▶ _Work item_: Reproduce verbatim the lines beginning with the line that contains "Ključni moment za" and continuing through the last line, both ends included.
- - -
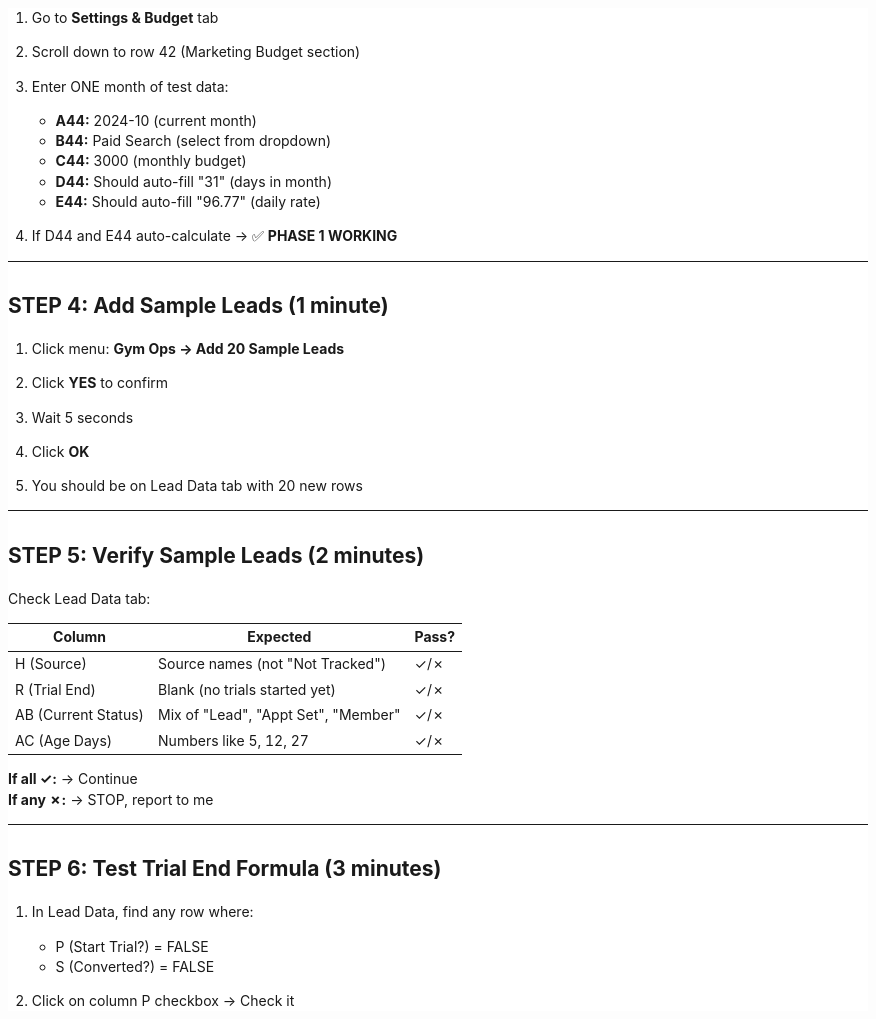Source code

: 1. Go to **Settings & Budget** tab

2. Scroll down to row 42 (Marketing Budget section)

3. Enter ONE month of test data:
   - **A44:** 2024-10 (current month)
   - **B44:** Paid Search (select from dropdown)
   - **C44:** 3000 (monthly budget)
   - **D44:** Should auto-fill "31" (days in month)
   - **E44:** Should auto-fill "96.77" (daily rate)

4. If D44 and E44 auto-calculate → ✅ **PHASE 1 WORKING**

---

## STEP 4: Add Sample Leads (1 minute)

1. Click menu: **Gym Ops → Add 20 Sample Leads**

2. Click **YES** to confirm

3. Wait 5 seconds

4. Click **OK**

5. You should be on Lead Data tab with 20 new rows

---

## STEP 5: Verify Sample Leads (2 minutes)

Check Lead Data tab:

| Column | Expected | Pass? |
|--------|----------|-------|
| H (Source) | Source names (not "Not Tracked") | ✓/✗ |
| R (Trial End) | Blank (no trials started yet) | ✓/✗ |
| AB (Current Status) | Mix of "Lead", "Appt Set", "Member" | ✓/✗ |
| AC (Age Days) | Numbers like 5, 12, 27 | ✓/✗ |

**If all ✓:** → Continue  
**If any ✗:** → STOP, report to me

---

## STEP 6: Test Trial End Formula (3 minutes)

1. In Lead Data, find any row where:
   - P (Start Trial?) = FALSE
   - S (Converted?) = FALSE

2. Click on column P checkbox → Check it
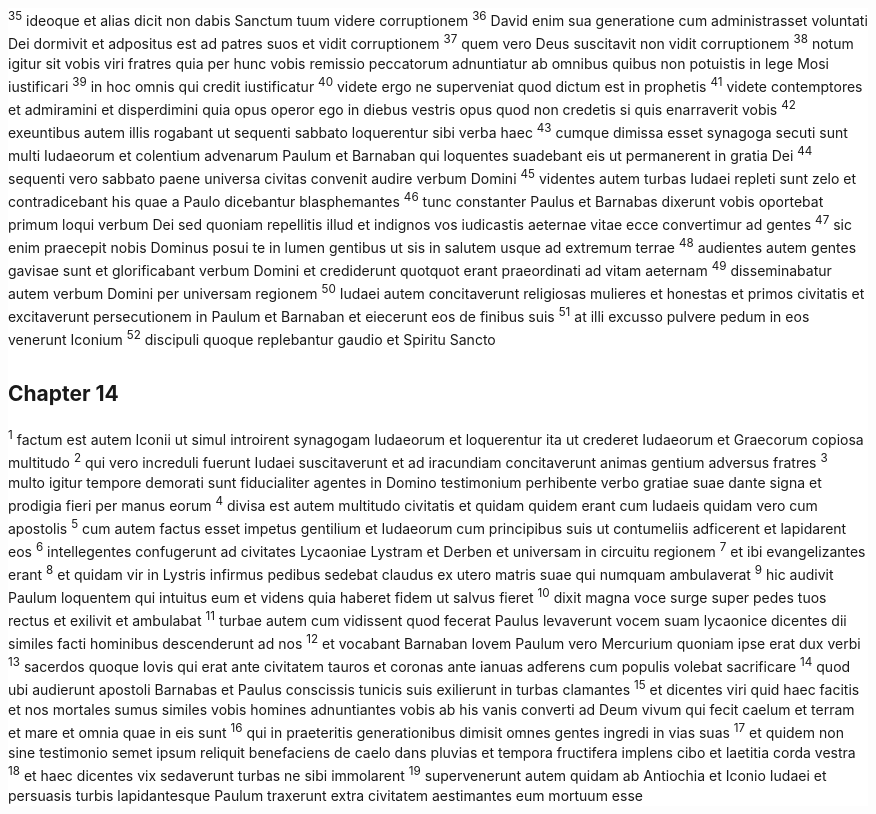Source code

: <sup>35</sup> ideoque et alias dicit non dabis Sanctum tuum videre corruptionem
<sup>36</sup> David enim sua generatione cum administrasset voluntati Dei dormivit et adpositus est ad patres suos et vidit corruptionem
<sup>37</sup> quem vero Deus suscitavit non vidit corruptionem
<sup>38</sup> notum igitur sit vobis viri fratres quia per hunc vobis remissio peccatorum adnuntiatur ab omnibus quibus non potuistis in lege Mosi iustificari
<sup>39</sup> in hoc omnis qui credit iustificatur
<sup>40</sup> videte ergo ne superveniat quod dictum est in prophetis
<sup>41</sup> videte contemptores et admiramini et disperdimini quia opus operor ego in diebus vestris opus quod non credetis si quis enarraverit vobis
<sup>42</sup> exeuntibus autem illis rogabant ut sequenti sabbato loquerentur sibi verba haec
<sup>43</sup> cumque dimissa esset synagoga secuti sunt multi Iudaeorum et colentium advenarum Paulum et Barnaban qui loquentes suadebant eis ut permanerent in gratia Dei
<sup>44</sup> sequenti vero sabbato paene universa civitas convenit audire verbum Domini
<sup>45</sup> videntes autem turbas Iudaei repleti sunt zelo et contradicebant his quae a Paulo dicebantur blasphemantes
<sup>46</sup> tunc constanter Paulus et Barnabas dixerunt vobis oportebat primum loqui verbum Dei sed quoniam repellitis illud et indignos vos iudicastis aeternae vitae ecce convertimur ad gentes
<sup>47</sup> sic enim praecepit nobis Dominus posui te in lumen gentibus ut sis in salutem usque ad extremum terrae
<sup>48</sup> audientes autem gentes gavisae sunt et glorificabant verbum Domini et crediderunt quotquot erant praeordinati ad vitam aeternam
<sup>49</sup> disseminabatur autem verbum Domini per universam regionem
<sup>50</sup> Iudaei autem concitaverunt religiosas mulieres et honestas et primos civitatis et excitaverunt persecutionem in Paulum et Barnaban et eiecerunt eos de finibus suis
<sup>51</sup> at illi excusso pulvere pedum in eos venerunt Iconium
<sup>52</sup> discipuli quoque replebantur gaudio et Spiritu Sancto
## Chapter 14

<sup>1</sup> factum est autem Iconii ut simul introirent synagogam Iudaeorum et loquerentur ita ut crederet Iudaeorum et Graecorum copiosa multitudo
<sup>2</sup> qui vero increduli fuerunt Iudaei suscitaverunt et ad iracundiam concitaverunt animas gentium adversus fratres
<sup>3</sup> multo igitur tempore demorati sunt fiducialiter agentes in Domino testimonium perhibente verbo gratiae suae dante signa et prodigia fieri per manus eorum
<sup>4</sup> divisa est autem multitudo civitatis et quidam quidem erant cum Iudaeis quidam vero cum apostolis
<sup>5</sup> cum autem factus esset impetus gentilium et Iudaeorum cum principibus suis ut contumeliis adficerent et lapidarent eos
<sup>6</sup> intellegentes confugerunt ad civitates Lycaoniae Lystram et Derben et universam in circuitu regionem
<sup>7</sup> et ibi evangelizantes erant
<sup>8</sup> et quidam vir in Lystris infirmus pedibus sedebat claudus ex utero matris suae qui numquam ambulaverat
<sup>9</sup> hic audivit Paulum loquentem qui intuitus eum et videns quia haberet fidem ut salvus fieret
<sup>10</sup> dixit magna voce surge super pedes tuos rectus et exilivit et ambulabat
<sup>11</sup> turbae autem cum vidissent quod fecerat Paulus levaverunt vocem suam lycaonice dicentes dii similes facti hominibus descenderunt ad nos
<sup>12</sup> et vocabant Barnaban Iovem Paulum vero Mercurium quoniam ipse erat dux verbi
<sup>13</sup> sacerdos quoque Iovis qui erat ante civitatem tauros et coronas ante ianuas adferens cum populis volebat sacrificare
<sup>14</sup> quod ubi audierunt apostoli Barnabas et Paulus conscissis tunicis suis exilierunt in turbas clamantes
<sup>15</sup> et dicentes viri quid haec facitis et nos mortales sumus similes vobis homines adnuntiantes vobis ab his vanis converti ad Deum vivum qui fecit caelum et terram et mare et omnia quae in eis sunt
<sup>16</sup> qui in praeteritis generationibus dimisit omnes gentes ingredi in vias suas
<sup>17</sup> et quidem non sine testimonio semet ipsum reliquit benefaciens de caelo dans pluvias et tempora fructifera implens cibo et laetitia corda vestra
<sup>18</sup> et haec dicentes vix sedaverunt turbas ne sibi immolarent
<sup>19</sup> supervenerunt autem quidam ab Antiochia et Iconio Iudaei et persuasis turbis lapidantesque Paulum traxerunt extra civitatem aestimantes eum mortuum esse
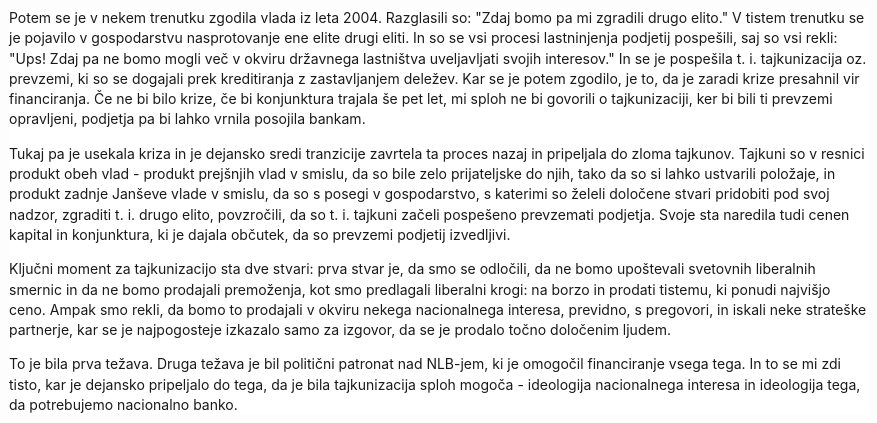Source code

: Potem se je v nekem trenutku zgodila vlada iz leta 2004. Razglasili so: "Zdaj bomo pa mi zgradili drugo elito." V tistem trenutku se je pojavilo v gospodarstvu nasprotovanje ene elite drugi eliti. In so se vsi procesi lastninjenja podjetij pospešili, saj so vsi rekli: "Ups! Zdaj pa ne bomo mogli več v okviru državnega lastništva uveljavljati svojih interesov." In se je pospešila t. i. tajkunizacija oz. prevzemi, ki so se dogajali prek kreditiranja z zastavljanjem deležev. Kar se je potem zgodilo, je to, da je zaradi krize presahnil vir financiranja. Če ne bi bilo krize, če bi konjunktura trajala še pet let, mi sploh ne bi govorili o tajkunizaciji, ker bi bili ti prevzemi opravljeni, podjetja pa bi lahko vrnila posojila bankam.

Tukaj pa je usekala kriza in je dejansko sredi tranzicije zavrtela ta proces nazaj in pripeljala do zloma tajkunov. Tajkuni so v resnici produkt obeh vlad - produkt prejšnjih vlad v smislu, da so bile zelo prijateljske do njih, tako da so si lahko ustvarili položaje, in produkt zadnje Janševe vlade v smislu, da so s posegi v gospodarstvo, s katerimi so želeli določene stvari pridobiti pod svoj nadzor, zgraditi t. i. drugo elito, povzročili, da so t. i. tajkuni začeli pospešeno prevzemati podjetja. Svoje sta naredila tudi cenen kapital in konjunktura, ki je dajala občutek, da so prevzemi podjetij izvedljivi.

Ključni moment za tajkunizacijo sta dve stvari: prva stvar je, da smo se odločili, da ne bomo upoštevali svetovnih liberalnih smernic in da ne bomo prodajali premoženja, kot smo predlagali liberalni krogi: na borzo in prodati tistemu, ki ponudi najvišjo ceno. Ampak smo rekli, da bomo to prodajali v okviru nekega nacionalnega interesa, previdno, s pregovori, in iskali neke strateške partnerje, kar se je najpogosteje izkazalo samo za izgovor, da se je prodalo točno določenim ljudem.

To je bila prva težava. Druga težava je bil politični patronat nad NLB-jem, ki je omogočil financiranje vsega tega. In to se mi zdi tisto, kar je dejansko pripeljalo do tega, da je bila tajkunizacija sploh mogoča - ideologija nacionalnega interesa in ideologija tega, da potrebujemo nacionalno banko.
- - -
▶ _The completed task_:
Ključni moment za tajkunizacijo sta dve stvari: prva stvar je, da smo se odločili, da ne bomo upoštevali svetovnih liberalnih smernic in da ne bomo prodajali premoženja, kot smo predlagali liberalni krogi: na borzo in prodati tistemu, ki ponudi najvišjo ceno. Ampak smo rekli, da bomo to prodajali v okviru nekega nacionalnega interesa, previdno, s pregovori, in iskali neke strateške partnerje, kar se je najpogosteje izkazalo samo za izgovor, da se je prodalo točno določenim ljudem.

To je bila prva težava. Druga težava je bil politični patronat nad NLB-jem, ki je omogočil financiranje vsega tega. In to se mi zdi tisto, kar je dejansko pripeljalo do tega, da je bila tajkunizacija sploh mogoča - ideologija nacionalnega interesa in ideologija tega, da potrebujemo nacionalno banko.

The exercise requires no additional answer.